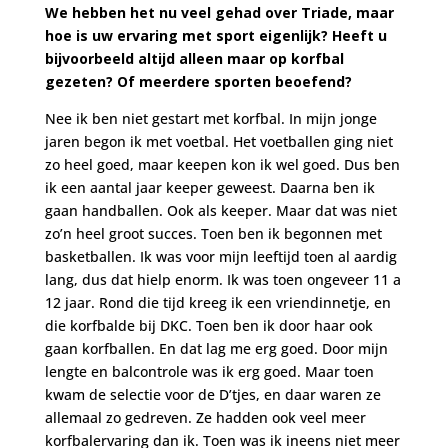
We hebben het nu veel gehad over Triade, maar
hoe is uw ervaring met sport eigenlijk? Heeft u
bijvoorbeeld altijd alleen maar op korfbal
gezeten? Of meerdere sporten beoefend?
Nee ik ben niet gestart met korfbal. In mijn jonge
jaren begon ik met voetbal. Het voetballen ging niet
zo heel goed, maar keepen kon ik wel goed. Dus ben
ik een aantal jaar keeper geweest. Daarna ben ik
gaan handballen. Ook als keeper. Maar dat was niet
zo’n heel groot succes. Toen ben ik begonnen met
basketballen. Ik was voor mijn leeftijd toen al aardig
lang, dus dat hielp enorm. Ik was toen ongeveer 11 a
12 jaar. Rond die tijd kreeg ik een vriendinnetje, en
die korfbalde bij DKC. Toen ben ik door haar ook
gaan korfballen. En dat lag me erg goed. Door mijn
lengte en balcontrole was ik erg goed. Maar toen
kwam de selectie voor de D’tjes, en daar waren ze
allemaal zo gedreven. Ze hadden ook veel meer
korfbalervaring dan ik. Toen was ik ineens niet meer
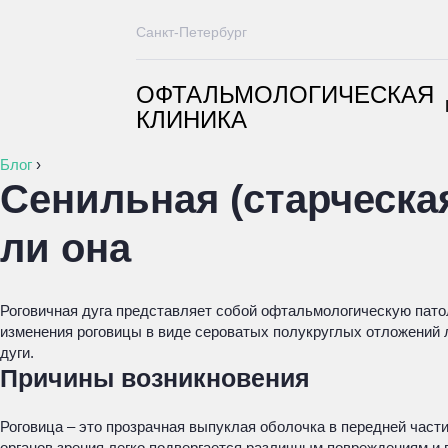
Санкт-Петербург
ОФТАЛЬМОЛОГИЧЕСКАЯ
КЛИНИКА
Блог
›
Сенильная (старческая
ли она
Роговичная дуга представляет собой офтальмологическую патол
изменения роговицы в виде сероватых полукруглых отложений 
дуги.
Причины возникновения
Роговица – это прозрачная выпуклая оболочка в передней час
органов зрения легко подвергается различным повреждениям и 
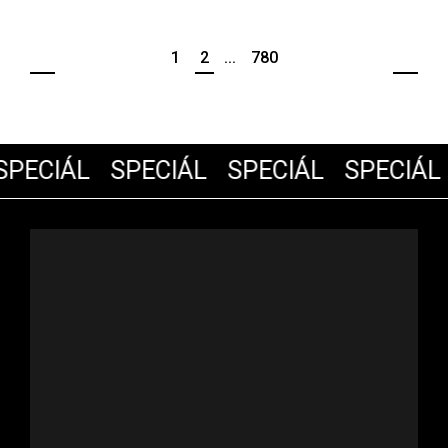
1
2
...
780
PECIÁL
SPECIÁL
SPECIÁL
SPECIÁL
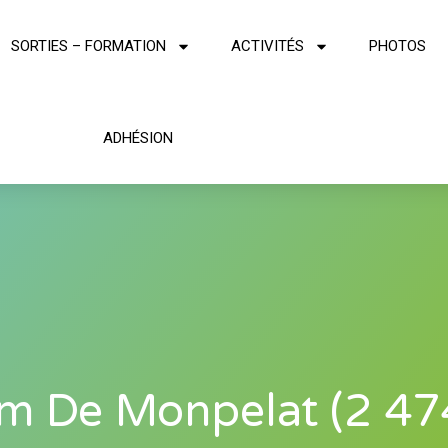
SORTIES – FORMATION
ACTIVITÉS
PHOTOS
ADHÉSION
m De Monpelat (2 47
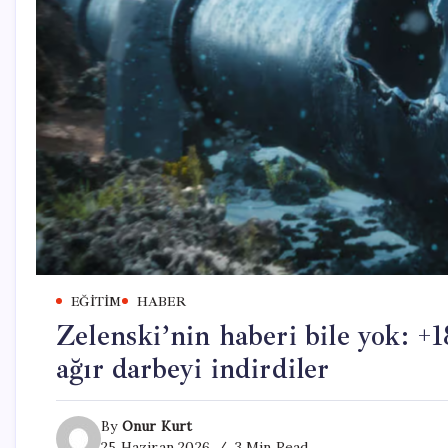
EĞITIM
HABER
Zelenski’nin haberi bile yok: +
ağır darbeyi indirdiler
By
Onur Kurt
25 Haziran 2026
3 Min Read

- WORK INSTRUCTION: Rewrite the text of every listing above, changing each occurrence of "keeper" to "doelman" and leaving everything else the same. Do not include the pictures.

- SOLUTION TO THIS PROBLEM:
We hebben het nu veel gehad over Triade, maar
hoe is uw ervaring met sport eigenlijk? Heeft u
bijvoorbeeld altijd alleen maar op korfbal
gezeten? Of meerdere sporten beoefend?
Nee ik ben niet gestart met korfbal. In mijn jonge
jaren begon ik met voetbal. Het voetballen ging niet
zo heel goed, maar keepen kon ik wel goed. Dus ben
ik een aantal jaar doelman geweest. Daarna ben ik
gaan handballen. Ook als doelman. Maar dat was niet
zo’n heel groot succes. Toen ben ik begonnen met
basketballen. Ik was voor mijn leeftijd toen al aardig
lang, dus dat hielp enorm. Ik was toen ongeveer 11 a
12 jaar. Rond die tijd kreeg ik een vriendinnetje, en
die korfbalde bij DKC. Toen ben ik door haar ook
gaan korfballen. En dat lag me erg goed. Door mijn
lengte en balcontrole was ik erg goed. Maar toen
kwam de selectie voor de D’tjes, en daar waren ze
allemaal zo gedreven. Ze hadden ook veel meer
korfbalervaring dan ik. Toen was ik ineens niet meer
Санкт-Петербург
ОФТАЛЬМОЛОГИЧЕСКАЯ
КЛИНИКА
Блог
›
Сенильная (старческая
ли она
Роговичная дуга представляет собой офтальмологическую патол
изменения роговицы в виде сероватых полукруглых отложений 
дуги.
Причины возникновения
Роговица – это прозрачная выпуклая оболочка в передней час
органов зрения легко подвергается различным повреждениям и 
1
2
...
780
PECIÁL
SPECIÁL
SPECIÁL
SPECIÁL
SORTIES – FORMATION
ACTIVITÉS
PHOTOS
ADHÉSION
m De Monpelat (2 47
EĞITIM
HABER
Zelenski’nin haberi bile yok: +
ağır darbeyi indirdiler
By
Onur Kurt
25 Haziran 2026
3 Min Read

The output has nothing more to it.